Iranian religious servant (1850–1920)

Fethullah Qa'ravi Isfahani (فتح‌الله غروی اصفهانی;‎ 1850 – 19 December 1920) was a Persian cleric and revolutionary leader.

== Early life ==
He was the child of Mohammad Javad Namazi, the Marja of Isfahan.

He studied at the Isfahan Seminary, the same Mashhad seminary that taught Mirza Hassan Nasrallah Madras, Ibrahim Boroujerdi, and Seyed Morteza Haeri.
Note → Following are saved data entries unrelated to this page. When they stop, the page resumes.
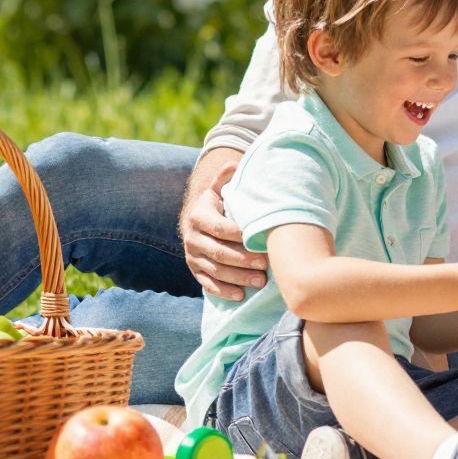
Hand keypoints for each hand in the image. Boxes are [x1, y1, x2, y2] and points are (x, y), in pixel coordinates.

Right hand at [182, 162, 267, 299]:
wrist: (197, 221)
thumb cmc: (218, 205)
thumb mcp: (218, 190)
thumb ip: (226, 179)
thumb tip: (235, 163)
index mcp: (199, 216)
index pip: (218, 228)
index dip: (238, 235)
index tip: (259, 238)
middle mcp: (192, 237)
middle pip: (218, 252)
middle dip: (242, 260)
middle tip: (266, 265)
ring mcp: (192, 256)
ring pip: (214, 270)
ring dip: (237, 277)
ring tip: (260, 282)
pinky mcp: (195, 271)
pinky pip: (207, 284)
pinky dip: (223, 291)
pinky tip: (240, 295)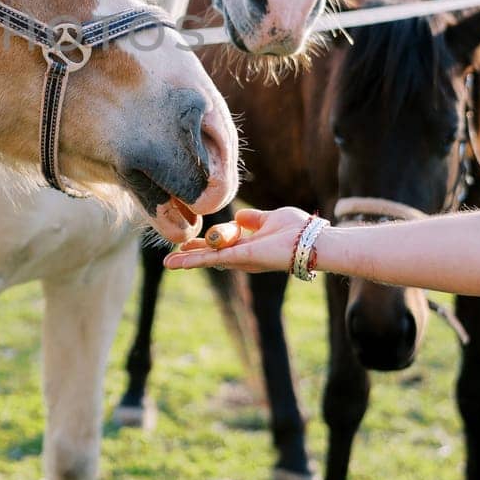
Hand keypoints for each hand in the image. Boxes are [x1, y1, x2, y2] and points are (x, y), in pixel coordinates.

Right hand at [163, 206, 311, 274]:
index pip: (221, 246)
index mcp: (248, 245)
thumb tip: (241, 216)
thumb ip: (254, 219)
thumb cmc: (297, 230)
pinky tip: (180, 261)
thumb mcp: (270, 219)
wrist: (312, 241)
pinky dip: (195, 260)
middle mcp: (242, 255)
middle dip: (191, 255)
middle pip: (211, 255)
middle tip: (171, 258)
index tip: (188, 243)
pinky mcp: (241, 257)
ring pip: (208, 259)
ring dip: (187, 261)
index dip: (204, 244)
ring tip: (168, 263)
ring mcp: (241, 257)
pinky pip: (214, 258)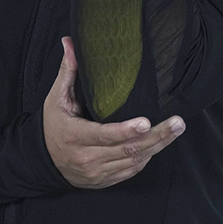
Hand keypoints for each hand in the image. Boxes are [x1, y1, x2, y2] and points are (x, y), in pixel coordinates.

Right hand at [43, 37, 184, 188]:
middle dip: (156, 136)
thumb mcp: (56, 99)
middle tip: (177, 122)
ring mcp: (97, 172)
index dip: (126, 130)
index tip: (146, 122)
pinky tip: (159, 143)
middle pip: (127, 149)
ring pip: (133, 161)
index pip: (104, 135)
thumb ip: (67, 72)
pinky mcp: (105, 181)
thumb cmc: (53, 126)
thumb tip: (69, 42)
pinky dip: (147, 157)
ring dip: (158, 146)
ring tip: (176, 129)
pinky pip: (131, 170)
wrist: (45, 162)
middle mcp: (86, 158)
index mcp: (74, 136)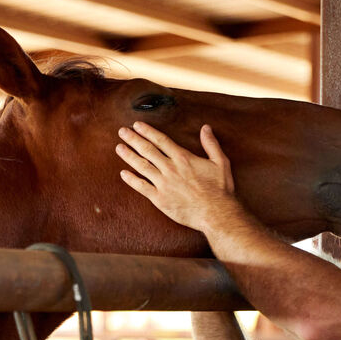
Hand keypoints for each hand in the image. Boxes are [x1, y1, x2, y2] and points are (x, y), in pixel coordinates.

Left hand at [116, 121, 237, 232]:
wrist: (216, 214)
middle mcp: (170, 169)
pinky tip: (123, 173)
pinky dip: (131, 180)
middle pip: (147, 150)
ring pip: (142, 166)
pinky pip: (141, 187)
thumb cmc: (220, 190)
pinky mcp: (160, 199)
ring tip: (119, 147)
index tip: (137, 125)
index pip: (161, 140)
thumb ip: (211, 144)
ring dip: (129, 155)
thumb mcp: (221, 163)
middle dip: (133, 139)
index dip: (147, 131)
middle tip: (122, 132)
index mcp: (183, 158)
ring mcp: (163, 184)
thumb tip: (206, 128)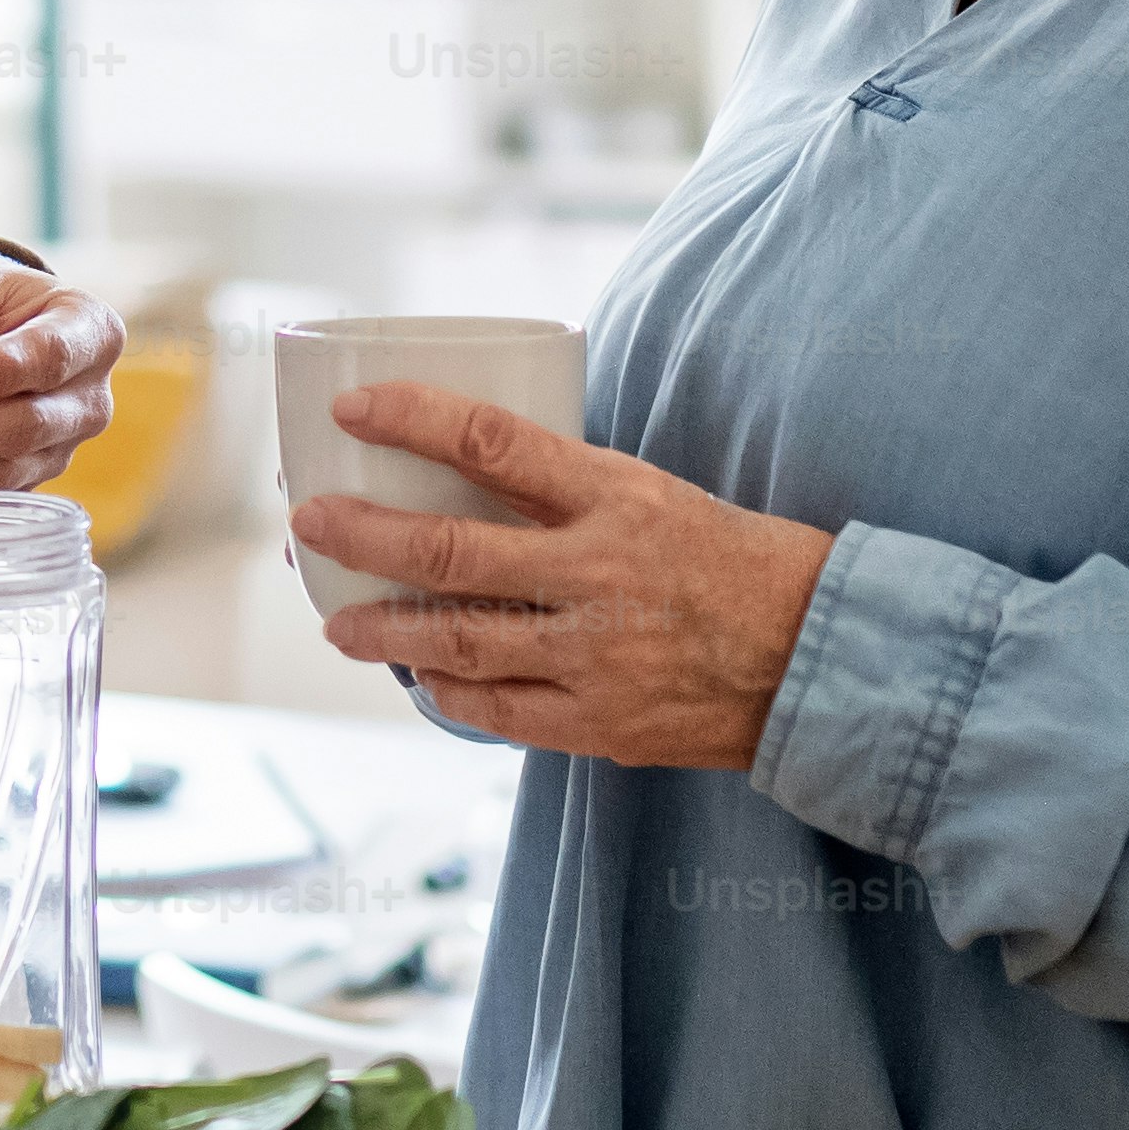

He returned to Isfahan in 1878.

== Career ==
After the death of Muhammad Taqi Shirazi, he led an uprising against British influence in Iran.

=== Teaching ===
In 1896, he went to Mecca on the Hajj where he had discussions with Sunni scholars. His most important lessons were on:

- Higher education jurisprudence
- Commentary and Quranic sciences
- Philosophy and theology

== Professors ==
- Mirza Mohammad Hashim khansari
- Mullah Haider Ali Isfahani
- Nasrallah Madras
- Sheikh Mohammed Sadiq Tonekaboni
- Mullah Ahmad Sabzevari
- Sheikh Abdol javad Khorasani
- Mohammad Taqi heravi
- Mohammad Rahimi Boroujerdi
- Mirza Habibollah rashti

== Students ==
- Sayed Hadi Hosseini Shirazi
- Sayed Mohammad Taghi khansari
- Mirza Abu'l-Qasem Zanjani
- Agha Zia Addin Araghi
- Seyyed Hossein Borujerdi
- Abdul-Karim Ha'eri Yazdi
- Muhammad Hujjat Kuh-Kamari
- Shahab al-Din Mar'ashi Najafi
- Muhsin al-Hakim
- Muhammad-Amin al-Imami al-Khu'i

== Death ==
Fethullah Qa'ravi Isfahani died in 1920 due to coronary artery disease. In the courtyard of the Imam Ali Mosque in Razavi, he was buried in one of the eastern stands.